Why Their Death Scene Is the Most "Bond" Moment Ever
The finale on the SS Canberra is pure 007 gold. After failing to kill Bond with a cremation oven and a buried pipeline, the duo decides to go out with a literal bang. They pose as stewards serving a romantic dinner of "La Bombe Surprise."
The giveaway? The smell.
Bond remembers Mr Wint’s specific, overwhelming cologne. It’s such a small, human detail. Bond doesn't out-muscle them; he just uses their own eccentricities against them. He douses Kidd in brandy and sets him on fire (at which point Kidd jumps overboard) and then attaches a bomb to Mr Wint’s "tails" before flipping him over the railing.
"He certainly left with his tails between his legs," Bond quips. It’s a terrible joke. But for Mr Wint and Mr Kidd, it’s the only appropriate eulogy.
Their Lasting Legacy in Pop Culture
You can see their DNA in everything now. Every time a movie features a pair of polite, quirky assassins who talk about mundane things while preparing a hit—think Pulp Fiction or Killing Eve—they owe a debt to these two.
They broke the mold of the "super-soldier" henchman. They proved that villains could be terrifying not because they were physically imposing, but because they were completely detached from the gravity of what they were doing. They were just two guys on a business trip, picking up souvenirs and making bad jokes while the bodies piled up.

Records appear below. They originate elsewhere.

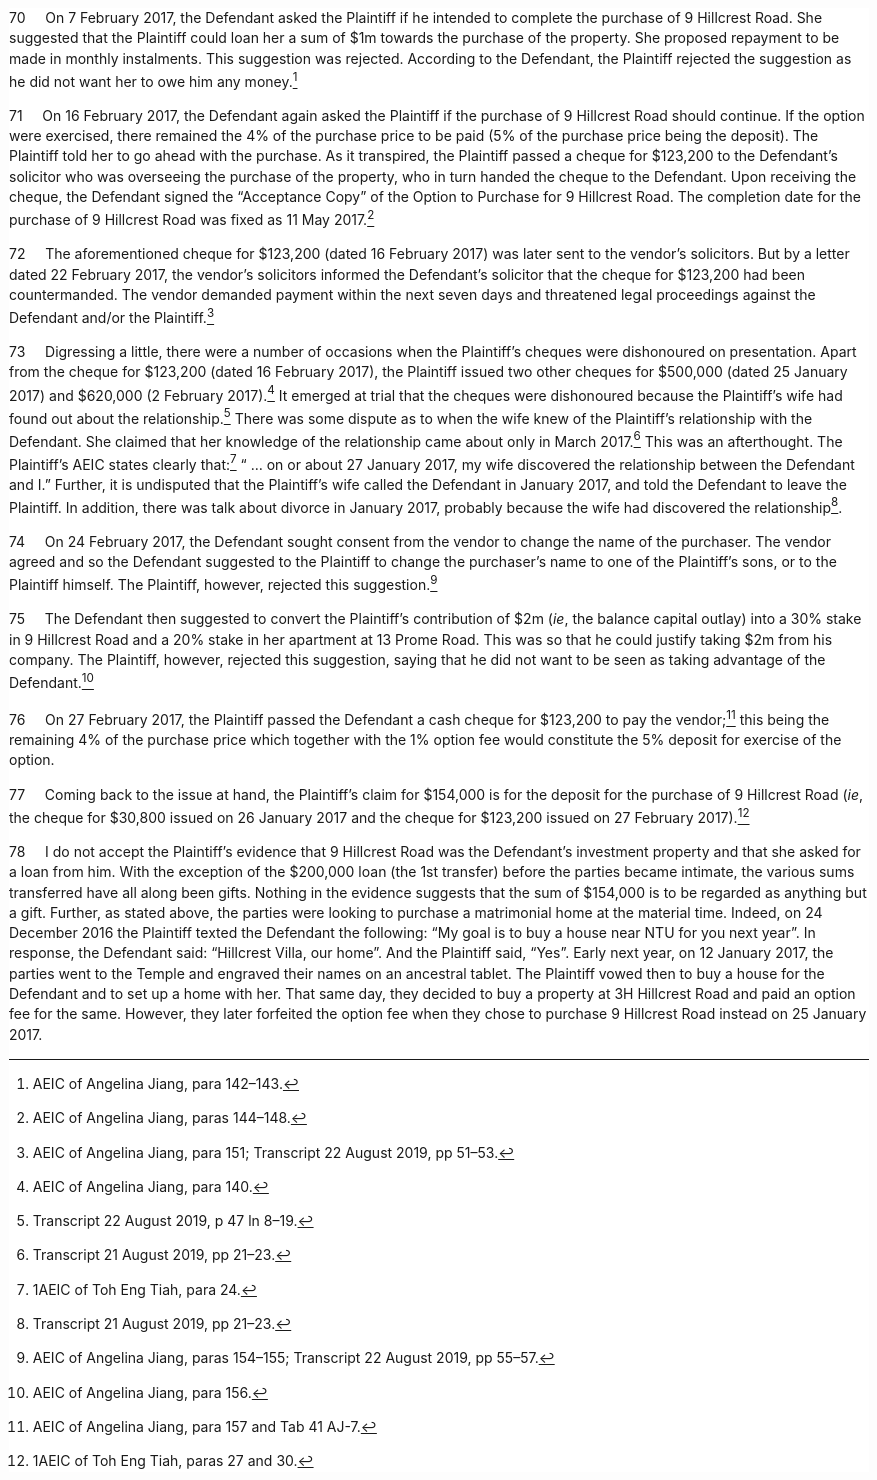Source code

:70     On 7 February 2017, the Defendant asked the Plaintiff if he intended to complete the purchase of 9 Hillcrest Road. She suggested that the Plaintiff could loan her a sum of $1m towards the purchase of the property. She proposed repayment to be made in monthly instalments. This suggestion was rejected. According to the Defendant, the Plaintiff rejected the suggestion as he did not want her to owe him any money.[^109]

71     On 16 February 2017, the Defendant again asked the Plaintiff if the purchase of 9 Hillcrest Road should continue. If the option were exercised, there remained the 4% of the purchase price to be paid (5% of the purchase price being the deposit). The Plaintiff told her to go ahead with the purchase. As it transpired, the Plaintiff passed a cheque for $123,200 to the Defendant’s solicitor who was overseeing the purchase of the property, who in turn handed the cheque to the Defendant. Upon receiving the cheque, the Defendant signed the “Acceptance Copy” of the Option to Purchase for 9 Hillcrest Road. The completion date for the purchase of 9 Hillcrest Road was fixed as 11 May 2017.[^110]

72     The aforementioned cheque for $123,200 (dated 16 February 2017) was later sent to the vendor’s solicitors. But by a letter dated 22 February 2017, the vendor’s solicitors informed the Defendant’s solicitor that the cheque for $123,200 had been countermanded. The vendor demanded payment within the next seven days and threatened legal proceedings against the Defendant and/or the Plaintiff.[^111]

73     Digressing a little, there were a number of occasions when the Plaintiff’s cheques were dishonoured on presentation. Apart from the cheque for $123,200 (dated 16 February 2017), the Plaintiff issued two other cheques for $500,000 (dated 25 January 2017) and $620,000 (2 February 2017).[^112] It emerged at trial that the cheques were dishonoured because the Plaintiff’s wife had found out about the relationship.[^113] There was some dispute as to when the wife knew of the Plaintiff’s relationship with the Defendant. She claimed that her knowledge of the relationship came about only in March 2017.[^114] This was an afterthought. The Plaintiff’s AEIC states clearly that:[^115] “ … on or about 27 January 2017, my wife discovered the relationship between the Defendant and I.” Further, it is undisputed that the Plaintiff’s wife called the Defendant in January 2017, and told the Defendant to leave the Plaintiff. In addition, there was talk about divorce in January 2017, probably because the wife had discovered the relationship[^116].

74     On 24 February 2017, the Defendant sought consent from the vendor to change the name of the purchaser. The vendor agreed and so the Defendant suggested to the Plaintiff to change the purchaser’s name to one of the Plaintiff’s sons, or to the Plaintiff himself. The Plaintiff, however, rejected this suggestion.[^117]

75     The Defendant then suggested to convert the Plaintiff’s contribution of $2m (_ie_, the balance capital outlay) into a 30% stake in 9 Hillcrest Road and a 20% stake in her apartment at 13 Prome Road. This was so that he could justify taking $2m from his company. The Plaintiff, however, rejected this suggestion, saying that he did not want to be seen as taking advantage of the Defendant.[^118]

76     On 27 February 2017, the Plaintiff passed the Defendant a cash cheque for $123,200 to pay the vendor;[^119] this being the remaining 4% of the purchase price which together with the 1% option fee would constitute the 5% deposit for exercise of the option.

77     Coming back to the issue at hand, the Plaintiff’s claim for $154,000 is for the deposit for the purchase of 9 Hillcrest Road (_ie_, the cheque for $30,800 issued on 26 January 2017 and the cheque for $123,200 issued on 27 February 2017).[^120]

78     I do not accept the Plaintiff’s evidence that 9 Hillcrest Road was the Defendant’s investment property and that she asked for a loan from him. With the exception of the $200,000 loan (the 1st transfer) before the parties became intimate, the various sums transferred have all along been gifts. Nothing in the evidence suggests that the sum of $154,000 is to be regarded as anything but a gift. Further, as stated above, the parties were looking to purchase a matrimonial home at the material time. Indeed, on 24 December 2016 the Plaintiff texted the Defendant the following: “My goal is to buy a house near NTU for you next year”. In response, the Defendant said: “Hillcrest Villa, our home”. And the Plaintiff said, “Yes”. Early next year, on 12 January 2017, the parties went to the Temple and engraved their names on an ancestral tablet. The Plaintiff vowed then to buy a house for the Defendant and to set up a home with her. That same day, they decided to buy a property at 3H Hillcrest Road and paid an option fee for the same. However, they later forfeited the option fee when they chose to purchase 9 Hillcrest Road instead on 25 January 2017.


[^1]: 1AEIC of Toh Eng Tiah, para 5; AEIC of Angelina Jiang, para 6.
[^2]: Defence and counterclaim (amendment no 2), paras 8(a)–(b).
[^3]: Transcript 21 August 2019, p 67 ln 22-25, p 68 ln 1–7.
[^4]: AEIC of Angelina Jiang, paras 3 and 10; Defence and counterclaim (amendment no 2), paras 8(c)
[^5]: 1AEIC of Toh Eng Tiah, paras 6–8.
[^6]: AEIC of Angelina Jiang, paras 33, 60 and 73.
[^7]: AEIC of Angelina Jiang, para 57.
[^8]: AEIC of Angelina Jiang, paras 50 and 56.
[^9]: AEIC of Angelina Jiang, paras 80–81.
[^10]: Defence and counterclaim (amendment no 2), para 9(g).
[^11]: PCS, para 17.
[^12]: 1AEIC of Toh Eng Tiah, paras 14, 26; Statement of claim (amendment no 2), para 9A.
[^13]: AEIC of Angelina Jiang, Tab 17 and Tab 18 AJ-7.
[^14]: AEIC of Angelina Jiang, paras 31 and 32.
[^15]: AEIC of Angelina Jiang, paras 36–37, 56 and 64–65.
[^16]: AEIC of Angelina Jiang, Tab 18 AJ-7.
[^17]: 1AEIC of Toh Eng Tiah, para 13.
[^18]: AEIC of Angelina Jiang, paras 81 and 100.
[^19]: AEIC of Angelina Jiang, para 98.
[^20]: AEIC of Angelina Jiang, paras 86–88, 126–129 and 160.
[^21]: AEIC of Angelina Jiang, paras 92, 95.
[^22]: 1AEIC of Toh Eng Tiah, para 12.
[^23]: AEIC of Angelina Jiang, paras 130–131.
[^24]: AEIC of Angelina Jiang, paras 135–137.
[^25]: AEIC of Angelina Jiang, para 138.
[^26]: AEIC of Angelina Jiang, paras 128–129.
[^27]: 1AEIC of Toh Eng Tiah, para 36.
[^28]: 1AEIC of Toh Eng Tiah, para 12.
[^29]: 1AEIC of Toh Eng Tiah, para 37
[^30]: 1AEIC of Toh Eng Tiah, Tab 14.
[^31]: 1AEIC of Toh Eng Tiah, paras 53 – 63.
[^32]: DCS at para 188
[^33]: DCS at para 190
[^34]: Transcript 21 August 2019, p 23.
[^35]: AEIC of Angelina Jiang, para 238.
[^36]: AEIC of Angelina Jiang, paras 252–253.
[^37]: AEIC of Angelina Jiang, para 266–267.
[^38]: AEIC of Angelina Jiang, paras 255–256.
[^39]: AEIC of Angelina Jiang, paras 259–264.
[^40]: AEIC of Angelina Jiang, para 268.
[^41]: AEIC of Angelina Jiang, para 284; Tab 77 AJ-7.
[^42]: AEIC of Angelina Jiang, paras 285–290.
[^43]: AEIC of Angelina Jiang, para 292.
[^44]: PCS, paras 1 and 2(a)–(b).
[^45]: 1AEIC of Toh Eng Tiah, para 12.
[^46]: PCS, para 76.
[^47]: AEIC of Chong Lee Yee, paras 5–7 and Exhibit CLY–1; PCS, paras 76–78.
[^48]: PCS, paras 253–256.
[^49]: PCS, paras 114–116.
[^50]: PCS, paras 145–146.
[^51]: DCS paras 1–3
[^52]: DCS, para 142.
[^53]: DCS, para 145.
[^54]: DCS, para 188.
[^55]: DCS, paras 183–184.
[^56]: DCS, paras 223 and 225.
[^57]: Transcript 19 August 2019, p 30.
[^58]: Transcript 19 August 2019, p 28.
[^59]: Transcript 19 August 2019, p 31 ln 21 – p 33 ln 8.
[^60]: DBOD, p 56.
[^61]: DBOD, p 108.
[^62]: DBOD, p 129.
[^63]: See _eg_, DBOD, pp 6, 10, 60, 65, 108 and 136; see also Transcript 19 August 2019, pp 56–58.
[^64]: DBOD, p 130
[^65]: Transcript 19 August 2019, p 44.
[^66]: Transcript 19 August 2019, pp 41–42, 45–47.
[^67]: Transcript 19 August 2019, p 47.
[^68]: AEIC of Angelina Jiang, para 163.
[^69]: Transcript 20 August 2019, p 26.
[^70]: Transcript 20 August 2019, p 29.
[^71]: AEIC of Angelina Jiang, para 79.
[^72]: DCS, paras 115–116.
[^73]: Transcript 19 August 2018, p 81.
[^74]: DCS, para 115.
[^75]: 1AB, p 215; Transcript 22 August 2019, pp 55–56.
[^76]: DCS, para 117.
[^77]: DCS, para 117(a); AEIC of Angelina Jiang, Tab 17.
[^78]: DCS, para 117 (b)–(e).
[^79]: DCS, paras 117(b)–(c).
[^80]: 1AEIC of Toh Eng Tiah, para 84.
[^81]: 1AEIC of Toh Eng Tiah, para 13(a)
[^82]: Transcript 20 August 2019, pp 1–5.
[^83]: DBOD, pp 22–23.
[^84]: DBOD, p 19; AEIC of Angelina Jiang, paras 75–78; Transcript 19 August 2019, p 81.
[^85]: DBOD, p 129.
[^86]: AEIC of Angelina Jiang, para 187.
[^87]: AEIC of Angelina Jiang, para 105; DCS para 123..
[^88]: AEIC of Angelina Jiang, para 104; DCS para 122.
[^89]: Transcript 22 August 2019, pp 5–6.
[^90]: 6AB, 2737.
[^91]: PCS, para 29.
[^92]: DCS, para 124.
[^93]: AEIC of Angelina Jiang, Tab 25.
[^94]: Transcript 22 August 2019, p 18 ln 19–23.
[^95]: DBOD, p 24.
[^96]: DBOD, pp 24–25
[^97]: PCS, para 27.
[^98]: Transcript 22 August 2019, pp 37–38.
[^99]: PCS, paras 26, 38, 40–41.
[^100]: PCS, paras 38, 40–41.
[^101]: DBOD, p 131.
[^102]: DBOD, p 129.
[^103]: 1AEIC of Toh Eng Tiah, paras 29–30.
[^104]: AEIC of Angelina Jiang, para 135.
[^105]: AEIC of Angelina Jiang, paras 138–139.
[^106]: AEIC of Angelina Jiang, paras 128–129.
[^107]: AEIC of Angelina Jiang, para 141.
[^108]: AEIC of Angelina Jiang, para 153.
[^109]: AEIC of Angelina Jiang, para 142–143.
[^110]: AEIC of Angelina Jiang, paras 144–148.
[^111]: AEIC of Angelina Jiang, para 151; Transcript 22 August 2019, pp 51–53.
[^112]: AEIC of Angelina Jiang, para 140.
[^113]: Transcript 22 August 2019, p 47 ln 8–19.
[^114]: Transcript 21 August 2019, pp 21–23.
[^115]: 1AEIC of Toh Eng Tiah, para 24.
[^116]: Transcript 21 August 2019, pp 21–23.
[^117]: AEIC of Angelina Jiang, paras 154–155; Transcript 22 August 2019, pp 55–57.
[^118]: AEIC of Angelina Jiang, para 156.
[^119]: AEIC of Angelina Jiang, para 157 and Tab 41 AJ-7.
[^120]: 1AEIC of Toh Eng Tiah, paras 27 and 30.
[^121]: Transcript 20 August 2019, pp 35–39.
[^122]: 1AEIC of Toh Eng Tiah, para 38.
[^123]: Transcript 19 August 2019, p 63
[^124]: AEIC of Angelina Jiang, para 177.
[^125]: AEIC of Angelina Jiang, paras 180–181.
[^126]: AEIC of Angelina Jiang, paras 184–185.
[^127]: AEIC of Angelina Jiang, para 190.
[^128]: AEIC of Angelina Jiang, paras 191–193, Tab 49 AJ-7.
[^129]: 1AB, pp 270–275.
[^130]: AEIC of Angelina Jiang, para 198.
[^131]: AEIC of Angelina Jiang, para 199.
[^132]: AEIC of Angelina Jiang, para 200.
[^133]: AEIC of Angelina Jiang, para 202
[^134]: 1AEIC of Toh Eng Tiah, para 45.
[^135]: AEIC of Angelina Jiang, para 208.
[^136]: AEIC of Angelina Jiang, paras 212–214.
[^137]: AEIC of Angelina Jiang, paras 215–218.
[^138]: AEIC of Angelina Jiang, para 219.
[^139]: AEIC of Angelina Jiang, para 223.
[^140]: AEIC of Angelina Jiang, paras 225–228; Transcript 20 August 2019, p 64.
[^141]: 1AEIC of Toh Eng Tiah, para 52.
[^142]: 1AEIC of Toh Eng Tiah, para 57.
[^143]: AEIC of Angelina Jiang, para 250.
[^144]: AEIC of Angelina Jiang, paras 269–272.
[^145]: Transcript 20 August 2019, p 55
[^146]: 1AEIC of Toh Eng Tiah, Tab 14 TET-1.
[^147]: DCS, para 168
[^148]: DCS, para 166
[^149]: AEIC of Angelina Jiang, para 262.
[^150]: AEIC of Angelina Jiang, para 266.
[^151]: DCS, para 170
[^152]: DCS, paras 173–174.
[^153]: AEIC of Angelina Jiang, Tab 70 AJ-7.
[^154]: DCS, at para 172
[^155]: DCS, at para 228
[^156]: AEIC of Angelina Jiang, para 241
[^157]: AEIC of Angelina Jiang, Tab 51 AJ-7.
[^158]: 1AEIC of Toh Eng Tiah, p 202.
[^159]: 1AEIC of Toh Eng Tiah, p 201.
[^160]: Transcript 19 August 2019, p 27 and Transcript 20 August, p 63
[^161]: Transcript 20 August 2019, pp 65–66.
[^162]: Transcript 10 September 2019, pp 37–38.
[^163]: Defence and counterclaim, para 49 (amendment no. 2)
[^164]: Defence and counterclaim, para 44 (amendment no. 2)
[^165]: DCS, para 260.
[^166]: DBOD, p 273.
[^167]: Transcript 20 August 2019, p 79.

How to Appreciate Mr Wint and Mr Kidd Today
If you’re a Bond fan, or just a student of weird cinema, here’s how to really "get" these characters:
- Watch the deleted scenes: There’s a famous cut scene of them killing Shady Tree that shows just how cold they were meant to be.

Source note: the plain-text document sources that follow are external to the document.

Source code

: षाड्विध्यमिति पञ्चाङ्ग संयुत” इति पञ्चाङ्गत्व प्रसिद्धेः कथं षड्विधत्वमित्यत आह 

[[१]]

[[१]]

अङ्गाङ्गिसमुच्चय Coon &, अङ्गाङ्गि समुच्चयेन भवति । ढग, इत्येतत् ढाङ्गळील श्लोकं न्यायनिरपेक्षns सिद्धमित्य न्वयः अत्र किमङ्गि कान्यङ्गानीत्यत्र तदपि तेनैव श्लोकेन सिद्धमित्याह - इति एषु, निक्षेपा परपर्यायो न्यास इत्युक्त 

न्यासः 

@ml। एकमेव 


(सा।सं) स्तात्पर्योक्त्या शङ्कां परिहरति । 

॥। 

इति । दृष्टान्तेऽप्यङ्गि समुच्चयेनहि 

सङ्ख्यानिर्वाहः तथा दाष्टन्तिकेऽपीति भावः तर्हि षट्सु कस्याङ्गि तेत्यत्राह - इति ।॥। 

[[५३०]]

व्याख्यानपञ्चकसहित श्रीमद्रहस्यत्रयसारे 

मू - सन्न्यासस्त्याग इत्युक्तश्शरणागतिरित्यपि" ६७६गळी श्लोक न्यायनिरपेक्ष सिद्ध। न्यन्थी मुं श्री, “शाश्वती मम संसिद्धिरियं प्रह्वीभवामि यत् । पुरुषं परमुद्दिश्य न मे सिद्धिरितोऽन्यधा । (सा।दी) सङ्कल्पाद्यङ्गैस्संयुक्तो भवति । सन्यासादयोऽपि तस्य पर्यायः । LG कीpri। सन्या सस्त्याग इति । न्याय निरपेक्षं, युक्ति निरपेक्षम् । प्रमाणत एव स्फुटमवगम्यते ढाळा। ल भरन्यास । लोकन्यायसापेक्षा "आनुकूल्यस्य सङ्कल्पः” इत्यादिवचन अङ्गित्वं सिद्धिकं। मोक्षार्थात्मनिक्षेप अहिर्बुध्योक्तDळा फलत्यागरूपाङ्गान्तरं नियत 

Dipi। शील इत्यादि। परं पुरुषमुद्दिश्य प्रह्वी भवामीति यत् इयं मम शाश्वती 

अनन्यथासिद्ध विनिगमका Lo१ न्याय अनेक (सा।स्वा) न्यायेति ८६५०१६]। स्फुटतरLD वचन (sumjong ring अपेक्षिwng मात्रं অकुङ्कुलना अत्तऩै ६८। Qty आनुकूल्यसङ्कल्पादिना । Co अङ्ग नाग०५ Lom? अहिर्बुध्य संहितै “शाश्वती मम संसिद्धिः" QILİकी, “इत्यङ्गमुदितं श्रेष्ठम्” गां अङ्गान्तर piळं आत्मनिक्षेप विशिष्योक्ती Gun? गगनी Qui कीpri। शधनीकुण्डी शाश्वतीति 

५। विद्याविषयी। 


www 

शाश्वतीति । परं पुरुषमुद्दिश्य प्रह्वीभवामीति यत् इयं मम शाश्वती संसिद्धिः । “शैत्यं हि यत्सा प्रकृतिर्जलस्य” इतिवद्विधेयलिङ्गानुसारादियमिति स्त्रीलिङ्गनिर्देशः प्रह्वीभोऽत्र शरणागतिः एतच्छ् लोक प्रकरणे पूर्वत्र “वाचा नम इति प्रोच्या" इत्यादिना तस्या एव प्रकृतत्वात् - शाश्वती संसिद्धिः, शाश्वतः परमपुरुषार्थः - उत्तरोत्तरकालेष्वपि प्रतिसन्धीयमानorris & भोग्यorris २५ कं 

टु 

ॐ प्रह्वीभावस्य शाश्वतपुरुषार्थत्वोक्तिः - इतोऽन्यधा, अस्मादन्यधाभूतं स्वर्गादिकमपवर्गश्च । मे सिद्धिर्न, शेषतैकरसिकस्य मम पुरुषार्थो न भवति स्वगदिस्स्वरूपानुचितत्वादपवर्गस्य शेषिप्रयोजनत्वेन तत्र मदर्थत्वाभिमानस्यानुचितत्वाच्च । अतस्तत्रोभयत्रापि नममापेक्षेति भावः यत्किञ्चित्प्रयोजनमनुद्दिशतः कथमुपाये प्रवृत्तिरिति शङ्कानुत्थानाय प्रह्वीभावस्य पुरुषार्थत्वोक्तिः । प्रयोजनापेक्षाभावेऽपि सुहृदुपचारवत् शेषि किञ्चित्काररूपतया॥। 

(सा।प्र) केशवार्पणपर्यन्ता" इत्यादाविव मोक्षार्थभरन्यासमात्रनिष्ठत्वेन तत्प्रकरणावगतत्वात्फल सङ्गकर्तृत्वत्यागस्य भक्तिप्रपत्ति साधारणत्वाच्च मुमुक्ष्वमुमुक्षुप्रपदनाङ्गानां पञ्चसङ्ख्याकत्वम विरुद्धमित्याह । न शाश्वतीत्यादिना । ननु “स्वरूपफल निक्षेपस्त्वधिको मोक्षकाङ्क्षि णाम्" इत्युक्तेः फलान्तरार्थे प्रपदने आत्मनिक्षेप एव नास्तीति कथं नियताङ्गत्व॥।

- Read the 1956 Fleming novel: Compare the "Brooklyn Stomping" scene to the movie’s more cartoonish violence. It’s a completely different experience.
- Listen to Putter Smith: Seriously. Look up his jazz work. Knowing the "pretty-boy" assassin is a world-class bassist makes his performance even more surreal.
Mr Wint and Mr Kidd remain a fascinating anomaly. They are a product of their time—equal parts disturbing, hilarious, and problematic. They remind us that the best villains aren't always the ones trying to take over the world. Sometimes, they're just the guys serving the dessert.